Financial reform is the new focus of the Obama White House and Democrats in Congress. Coming on the heels of a grueling and politically costly fight over health care reform, Democrats can be forgiven for seeking once again to be seen as champions of the apocryphal “little guy” who is the unquestionable saint of American political discourse. Republicans got to ride that pony for nearly a year now. It’s the Democrats’ turn.
The problem is that good politics makes for very bad policymaking in this area. The President has cast his drive in explicitly populist terms, attacking opponents as nothing more than corrupt lobbyists in the service of the rich. As populist politics in an age of economic struggles goes, it is fertile ground. The bailout for large banks was absolutely necessary to stop a slide towards a devastating deflationary depression, but for average Americans struggling with job losses and unable to find a bailout for their mortgages, student loans, and credit card debts it had the appearance of robbing the poor to pay off the rich. Moreover, the media and political elites did their usual dreadful job of explaining things to the country. Blustering populism is also an easy cover up for the gross ignorance of some reporters. As a result, there is a lot of resentment towards “the rich” these days and it is all too easy to cast anyone who defends the interests of wealthy capitalists as vampires. Economic populism provides a desperately needed opportunity for Democrats to restore their battered poll numbers before November rolls around. And Republicans are already beating a disorderly political retreat.

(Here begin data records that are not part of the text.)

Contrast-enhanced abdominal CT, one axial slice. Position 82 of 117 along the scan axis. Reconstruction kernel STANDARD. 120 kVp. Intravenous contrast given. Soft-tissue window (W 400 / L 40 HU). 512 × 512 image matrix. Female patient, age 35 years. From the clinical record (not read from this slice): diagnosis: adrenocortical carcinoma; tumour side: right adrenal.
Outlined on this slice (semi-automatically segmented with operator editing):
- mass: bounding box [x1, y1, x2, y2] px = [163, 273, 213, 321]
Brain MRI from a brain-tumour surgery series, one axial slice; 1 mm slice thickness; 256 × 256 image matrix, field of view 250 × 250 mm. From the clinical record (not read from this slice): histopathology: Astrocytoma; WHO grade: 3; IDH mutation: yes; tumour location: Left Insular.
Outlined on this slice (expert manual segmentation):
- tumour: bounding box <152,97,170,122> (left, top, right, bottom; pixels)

The trouble is that the President’s own words are quite true: “What happens here has real consequences across our country.” Politicians’ drive for votes could come at a high very real-world cost. Increased liquidity limitations for banks could dry up lending again as the banks are forced to horde money by government mandate. As a result, lending standards for mortgages, car loans, and student loans could tighten further, and no amount of indulging in blaming the evil bankers would change it. Increased regulations on derivatives trading could have a similar effect, as the requirement that they be backed by collateral could raise transaction costs and tie down even more capital that would otherwise be circulating and building the tentative economic recovery that is just getting underway.
That’s not to say that some reforms might not be desirable, even mandatory. But as long as the underlying attitude is vindictive (“get the rich”) instead of practical, the reform drive is extremely dangerous and prone to produce policies that could be even worse than the policies that produced the meltdown in the first place. Just as many progressives noted after 9/11, overreaction can sometimes be even more dangerous than the original threat. They might pause to give that lesson a rehearing now and take care to be cautious and deliberate in tinkering with the most complex financial system in the history of the world.